[Source texts of formatted documents]
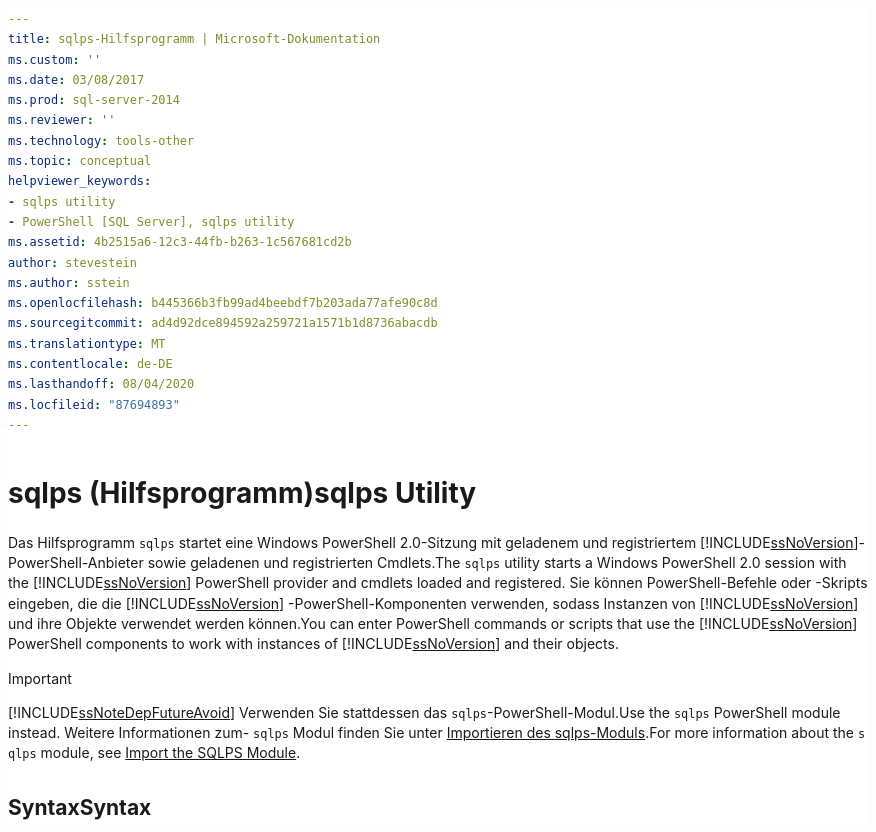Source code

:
 ```yaml
---
title: sqlps-Hilfsprogramm | Microsoft-Dokumentation
ms.custom: ''
ms.date: 03/08/2017
ms.prod: sql-server-2014
ms.reviewer: ''
ms.technology: tools-other
ms.topic: conceptual
helpviewer_keywords:
- sqlps utility
- PowerShell [SQL Server], sqlps utility
ms.assetid: 4b2515a6-12c3-44fb-b263-1c567681cd2b
author: stevestein
ms.author: sstein
ms.openlocfilehash: b445366b3fb99ad4beebdf7b203ada77afe90c8d
ms.sourcegitcommit: ad4d92dce894592a259721a1571b1d8736abacdb
ms.translationtype: MT
ms.contentlocale: de-DE
ms.lasthandoff: 08/04/2020
ms.locfileid: "87694893"
---
```

# <a name="sqlps-utility"></a><span data-ttu-id="544bc-102">sqlps (Hilfsprogramm)</span><span class="sxs-lookup"><span data-stu-id="544bc-102">sqlps Utility</span></span>
  <span data-ttu-id="544bc-103">Das Hilfsprogramm `sqlps` startet eine Windows PowerShell 2.0-Sitzung mit geladenem und registriertem [!INCLUDE[ssNoVersion](../includes/ssnoversion-md.md)]-PowerShell-Anbieter sowie geladenen und registrierten Cmdlets.</span><span class="sxs-lookup"><span data-stu-id="544bc-103">The `sqlps` utility starts a Windows PowerShell 2.0 session with the [!INCLUDE[ssNoVersion](../includes/ssnoversion-md.md)] PowerShell provider and cmdlets loaded and registered.</span></span> <span data-ttu-id="544bc-104">Sie können PowerShell-Befehle oder -Skripts eingeben, die die [!INCLUDE[ssNoVersion](../includes/ssnoversion-md.md)] -PowerShell-Komponenten verwenden, sodass Instanzen von [!INCLUDE[ssNoVersion](../includes/ssnoversion-md.md)] und ihre Objekte verwendet werden können.</span><span class="sxs-lookup"><span data-stu-id="544bc-104">You can enter PowerShell commands or scripts that use the [!INCLUDE[ssNoVersion](../includes/ssnoversion-md.md)] PowerShell components to work with instances of [!INCLUDE[ssNoVersion](../includes/ssnoversion-md.md)] and their objects.</span></span>  
  
> [!IMPORTANT]  
>  [!INCLUDE[ssNoteDepFutureAvoid](../includes/ssnotedepfutureavoid-md.md)] <span data-ttu-id="544bc-105">Verwenden Sie stattdessen das `sqlps`-PowerShell-Modul.</span><span class="sxs-lookup"><span data-stu-id="544bc-105">Use the `sqlps` PowerShell module instead.</span></span> <span data-ttu-id="544bc-106">Weitere Informationen zum- `sqlps` Modul finden Sie unter [Importieren des sqlps-Moduls](../database-engine/import-the-sqlps-module.md).</span><span class="sxs-lookup"><span data-stu-id="544bc-106">For more information about the `sqlps` module, see [Import the SQLPS Module](../database-engine/import-the-sqlps-module.md).</span></span>  
  
## <a name="syntax"></a><span data-ttu-id="544bc-107">Syntax</span><span class="sxs-lookup"><span data-stu-id="544bc-107">Syntax</span></span>  
  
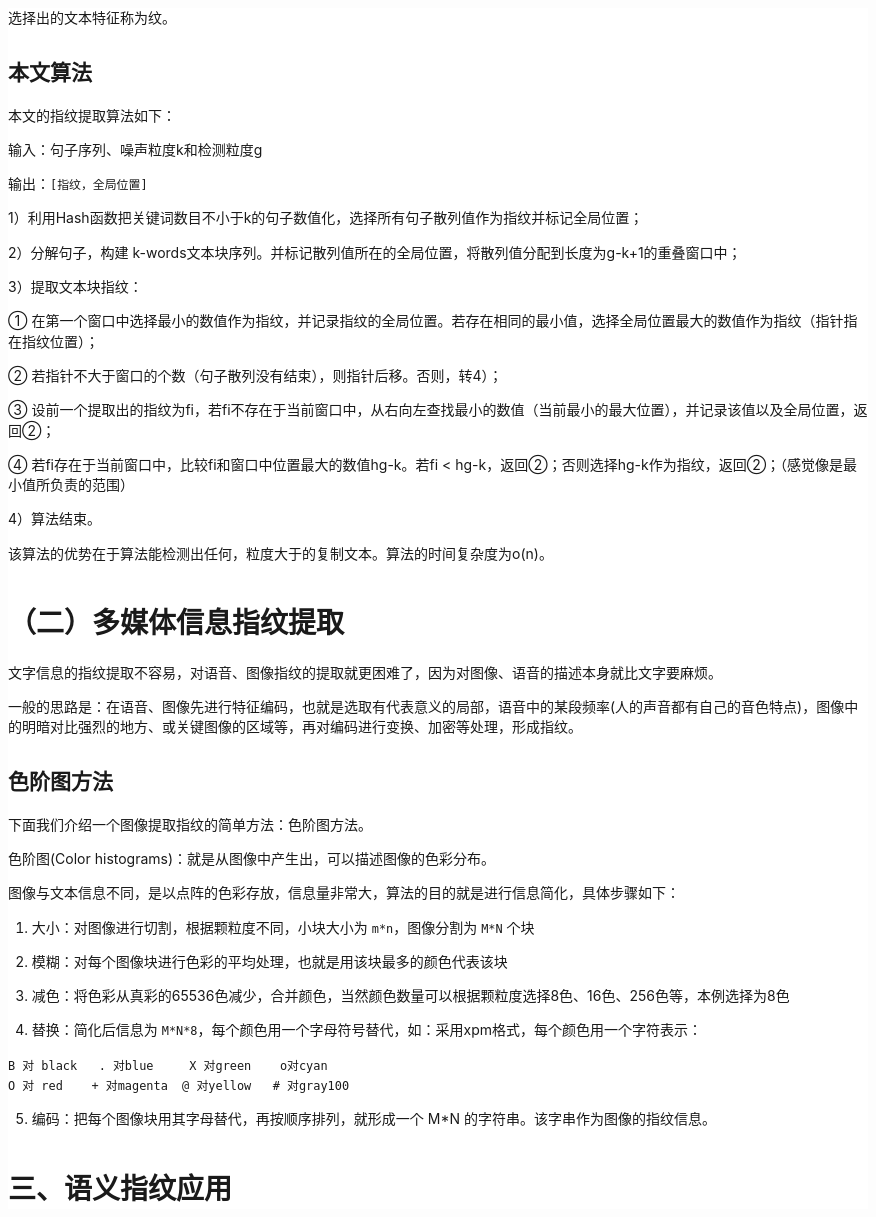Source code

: 选择出的文本特征称为纹。

## 本文算法

本文的指纹提取算法如下：

输入：句子序列、噪声粒度k和检测粒度g

输出：`[指纹，全局位置]`

1）利用Hash函数把关键词数目不小于k的句子数值化，选择所有句子散列值作为指纹并标记全局位置；

2）分解句子，构建 k-words文本块序列。并标记散列值所在的全局位置，将散列值分配到长度为g-k+1的重叠窗口中；

3）提取文本块指纹：

① 在第一个窗口中选择最小的数值作为指纹，并记录指纹的全局位置。若存在相同的最小值，选择全局位置最大的数值作为指纹（指针指在指纹位置）；

② 若指针不大于窗口的个数（句子散列没有结束），则指针后移。否则，转4）；

③ 设前一个提取出的指纹为fi，若fi不存在于当前窗口中，从右向左查找最小的数值（当前最小的最大位置），并记录该值以及全局位置，返回②；

④ 若fi存在于当前窗口中，比较fi和窗口中位置最大的数值hg-k。若fi < hg-k，返回②；否则选择hg-k作为指纹，返回②；（感觉像是最小值所负责的范围）

4）算法结束。

该算法的优势在于算法能检测出任何，粒度大于的复制文本。算法的时间复杂度为o(n)。

# （二）多媒体信息指纹提取

文字信息的指纹提取不容易，对语音、图像指纹的提取就更困难了，因为对图像、语音的描述本身就比文字要麻烦。

一般的思路是：在语音、图像先进行特征编码，也就是选取有代表意义的局部，语音中的某段频率(人的声音都有自己的音色特点)，图像中的明暗对比强烈的地方、或关键图像的区域等，再对编码进行变换、加密等处理，形成指纹。

## 色阶图方法

下面我们介绍一个图像提取指纹的简单方法：色阶图方法。

色阶图(Color histograms)：就是从图像中产生出，可以描述图像的色彩分布。

图像与文本信息不同，是以点阵的色彩存放，信息量非常大，算法的目的就是进行信息简化，具体步骤如下：

1. 大小：对图像进行切割，根据颗粒度不同，小块大小为 `m*n`，图像分割为 `M*N` 个块

2. 模糊：对每个图像块进行色彩的平均处理，也就是用该块最多的颜色代表该块

3. 减色：将色彩从真彩的65536色减少，合并颜色，当然颜色数量可以根据颗粒度选择8色、16色、256色等，本例选择为8色

4. 替换：简化后信息为 `M*N*8`，每个颜色用一个字母符号替代，如：采用xpm格式，每个颜色用一个字符表示：

```
B 对 black   . 对blue     X 对green    o对cyan 
O 对 red    + 对magenta  @ 对yellow   # 对gray100
```

5. 编码：把每个图像块用其字母替代，再按顺序排列，就形成一个 M*N 的字符串。该字串作为图像的指纹信息。

# 三、语义指纹应用
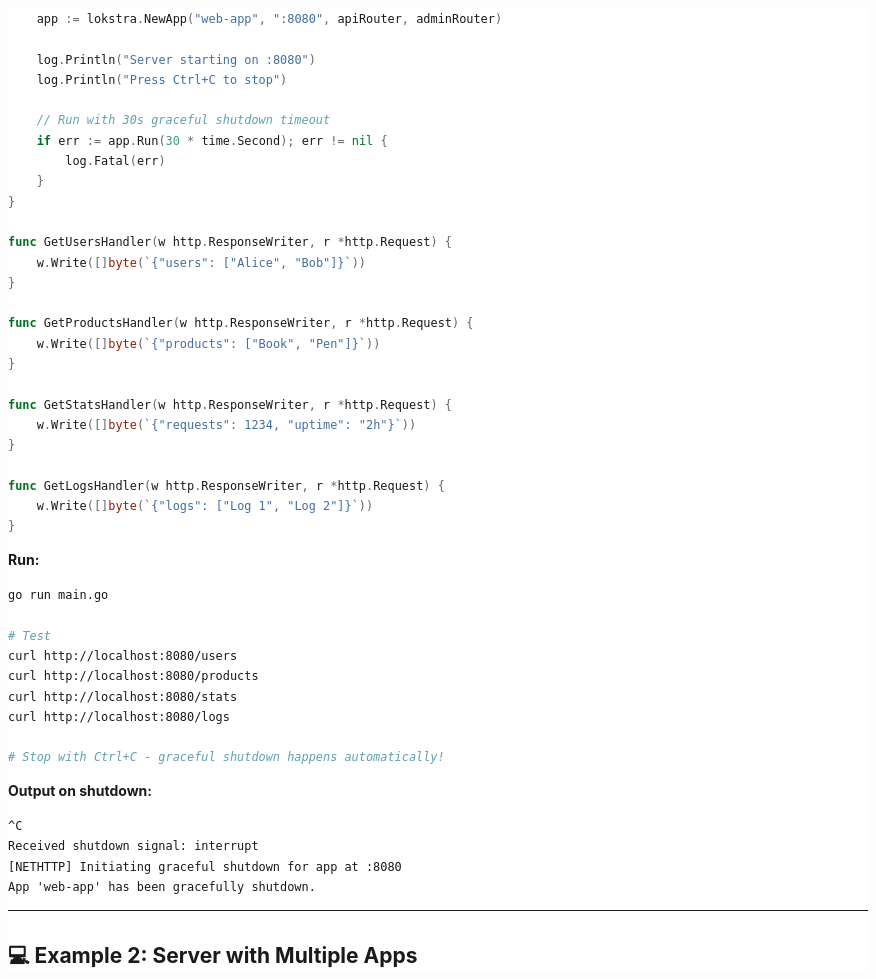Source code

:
 ```go
    app := lokstra.NewApp("web-app", ":8080", apiRouter, adminRouter)
    
    log.Println("Server starting on :8080")
    log.Println("Press Ctrl+C to stop")
    
    // Run with 30s graceful shutdown timeout
    if err := app.Run(30 * time.Second); err != nil {
        log.Fatal(err)
    }
}

func GetUsersHandler(w http.ResponseWriter, r *http.Request) {
    w.Write([]byte(`{"users": ["Alice", "Bob"]}`))
}

func GetProductsHandler(w http.ResponseWriter, r *http.Request) {
    w.Write([]byte(`{"products": ["Book", "Pen"]}`))
}

func GetStatsHandler(w http.ResponseWriter, r *http.Request) {
    w.Write([]byte(`{"requests": 1234, "uptime": "2h"}`))
}

func GetLogsHandler(w http.ResponseWriter, r *http.Request) {
    w.Write([]byte(`{"logs": ["Log 1", "Log 2"]}`))
}
```

**Run:**

```bash
go run main.go

# Test
curl http://localhost:8080/users
curl http://localhost:8080/products
curl http://localhost:8080/stats
curl http://localhost:8080/logs

# Stop with Ctrl+C - graceful shutdown happens automatically!
```

**Output on shutdown:**

```
^C
Received shutdown signal: interrupt
[NETHTTP] Initiating graceful shutdown for app at :8080
App 'web-app' has been gracefully shutdown.
```

---

## 💻 Example 2: Server with Multiple Apps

REQUIRED WORK.
Each record should be printed again precisely, though not its pictures.

RESPONSE TO THE EXERCISE.
Source code

:
 ```yaml
---
title: sqlps-Hilfsprogramm | Microsoft-Dokumentation
ms.custom: ''
ms.date: 03/08/2017
ms.prod: sql-server-2014
ms.reviewer: ''
ms.technology: tools-other
ms.topic: conceptual
helpviewer_keywords:
- sqlps utility
- PowerShell [SQL Server], sqlps utility
ms.assetid: 4b2515a6-12c3-44fb-b263-1c567681cd2b
author: stevestein
ms.author: sstein
ms.openlocfilehash: b445366b3fb99ad4beebdf7b203ada77afe90c8d
ms.sourcegitcommit: ad4d92dce894592a259721a1571b1d8736abacdb
ms.translationtype: MT
ms.contentlocale: de-DE
ms.lasthandoff: 08/04/2020
ms.locfileid: "87694893"
---
```

# <a name="sqlps-utility"></a><span data-ttu-id="544bc-102">sqlps (Hilfsprogramm)</span><span class="sxs-lookup"><span data-stu-id="544bc-102">sqlps Utility</span></span>
  <span data-ttu-id="544bc-103">Das Hilfsprogramm `sqlps` startet eine Windows PowerShell 2.0-Sitzung mit geladenem und registriertem [!INCLUDE[ssNoVersion](../includes/ssnoversion-md.md)]-PowerShell-Anbieter sowie geladenen und registrierten Cmdlets.</span><span class="sxs-lookup"><span data-stu-id="544bc-103">The `sqlps` utility starts a Windows PowerShell 2.0 session with the [!INCLUDE[ssNoVersion](../includes/ssnoversion-md.md)] PowerShell provider and cmdlets loaded and registered.</span></span> <span data-ttu-id="544bc-104">Sie können PowerShell-Befehle oder -Skripts eingeben, die die [!INCLUDE[ssNoVersion](../includes/ssnoversion-md.md)] -PowerShell-Komponenten verwenden, sodass Instanzen von [!INCLUDE[ssNoVersion](../includes/ssnoversion-md.md)] und ihre Objekte verwendet werden können.</span><span class="sxs-lookup"><span data-stu-id="544bc-104">You can enter PowerShell commands or scripts that use the [!INCLUDE[ssNoVersion](../includes/ssnoversion-md.md)] PowerShell components to work with instances of [!INCLUDE[ssNoVersion](../includes/ssnoversion-md.md)] and their objects.</span></span>  
  
> [!IMPORTANT]  
>  [!INCLUDE[ssNoteDepFutureAvoid](../includes/ssnotedepfutureavoid-md.md)] <span data-ttu-id="544bc-105">Verwenden Sie stattdessen das `sqlps`-PowerShell-Modul.</span><span class="sxs-lookup"><span data-stu-id="544bc-105">Use the `sqlps` PowerShell module instead.</span></span> <span data-ttu-id="544bc-106">Weitere Informationen zum- `sqlps` Modul finden Sie unter [Importieren des sqlps-Moduls](../database-engine/import-the-sqlps-module.md).</span><span class="sxs-lookup"><span data-stu-id="544bc-106">For more information about the `sqlps` module, see [Import the SQLPS Module](../database-engine/import-the-sqlps-module.md).</span></span>  
  
## <a name="syntax"></a><span data-ttu-id="544bc-107">Syntax</span><span class="sxs-lookup"><span data-stu-id="544bc-107">Syntax</span></span>  
  
Source code

: 选择出的文本特征称为纹。

## 本文算法

本文的指纹提取算法如下：

输入：句子序列、噪声粒度k和检测粒度g

输出：`[指纹，全局位置]`

1）利用Hash函数把关键词数目不小于k的句子数值化，选择所有句子散列值作为指纹并标记全局位置；

2）分解句子，构建 k-words文本块序列。并标记散列值所在的全局位置，将散列值分配到长度为g-k+1的重叠窗口中；

3）提取文本块指纹：

① 在第一个窗口中选择最小的数值作为指纹，并记录指纹的全局位置。若存在相同的最小值，选择全局位置最大的数值作为指纹（指针指在指纹位置）；

② 若指针不大于窗口的个数（句子散列没有结束），则指针后移。否则，转4）；

③ 设前一个提取出的指纹为fi，若fi不存在于当前窗口中，从右向左查找最小的数值（当前最小的最大位置），并记录该值以及全局位置，返回②；

④ 若fi存在于当前窗口中，比较fi和窗口中位置最大的数值hg-k。若fi < hg-k，返回②；否则选择hg-k作为指纹，返回②；（感觉像是最小值所负责的范围）

4）算法结束。

该算法的优势在于算法能检测出任何，粒度大于的复制文本。算法的时间复杂度为o(n)。

# （二）多媒体信息指纹提取

文字信息的指纹提取不容易，对语音、图像指纹的提取就更困难了，因为对图像、语音的描述本身就比文字要麻烦。

一般的思路是：在语音、图像先进行特征编码，也就是选取有代表意义的局部，语音中的某段频率(人的声音都有自己的音色特点)，图像中的明暗对比强烈的地方、或关键图像的区域等，再对编码进行变换、加密等处理，形成指纹。

## 色阶图方法

下面我们介绍一个图像提取指纹的简单方法：色阶图方法。

色阶图(Color histograms)：就是从图像中产生出，可以描述图像的色彩分布。

图像与文本信息不同，是以点阵的色彩存放，信息量非常大，算法的目的就是进行信息简化，具体步骤如下：

1. 大小：对图像进行切割，根据颗粒度不同，小块大小为 `m*n`，图像分割为 `M*N` 个块

2. 模糊：对每个图像块进行色彩的平均处理，也就是用该块最多的颜色代表该块

3. 减色：将色彩从真彩的65536色减少，合并颜色，当然颜色数量可以根据颗粒度选择8色、16色、256色等，本例选择为8色

4. 替换：简化后信息为 `M*N*8`，每个颜色用一个字母符号替代，如：采用xpm格式，每个颜色用一个字符表示：

```
B 对 black   . 对blue     X 对green    o对cyan 
O 对 red    + 对magenta  @ 对yellow   # 对gray100
```

5. 编码：把每个图像块用其字母替代，再按顺序排列，就形成一个 M*N 的字符串。该字串作为图像的指纹信息。

# 三、语义指纹应用
Source code

:
 ```go
    app := lokstra.NewApp("web-app", ":8080", apiRouter, adminRouter)
    
    log.Println("Server starting on :8080")
    log.Println("Press Ctrl+C to stop")
    
    // Run with 30s graceful shutdown timeout
    if err := app.Run(30 * time.Second); err != nil {
        log.Fatal(err)
    }
}

func GetUsersHandler(w http.ResponseWriter, r *http.Request) {
    w.Write([]byte(`{"users": ["Alice", "Bob"]}`))
}

func GetProductsHandler(w http.ResponseWriter, r *http.Request) {
    w.Write([]byte(`{"products": ["Book", "Pen"]}`))
}

func GetStatsHandler(w http.ResponseWriter, r *http.Request) {
    w.Write([]byte(`{"requests": 1234, "uptime": "2h"}`))
}

func GetLogsHandler(w http.ResponseWriter, r *http.Request) {
    w.Write([]byte(`{"logs": ["Log 1", "Log 2"]}`))
}
```

**Run:**

```bash
go run main.go

# Test
curl http://localhost:8080/users
curl http://localhost:8080/products
curl http://localhost:8080/stats
curl http://localhost:8080/logs

# Stop with Ctrl+C - graceful shutdown happens automatically!
```

**Output on shutdown:**

```
^C
Received shutdown signal: interrupt
[NETHTTP] Initiating graceful shutdown for app at :8080
App 'web-app' has been gracefully shutdown.
```

---

## 💻 Example 2: Server with Multiple Apps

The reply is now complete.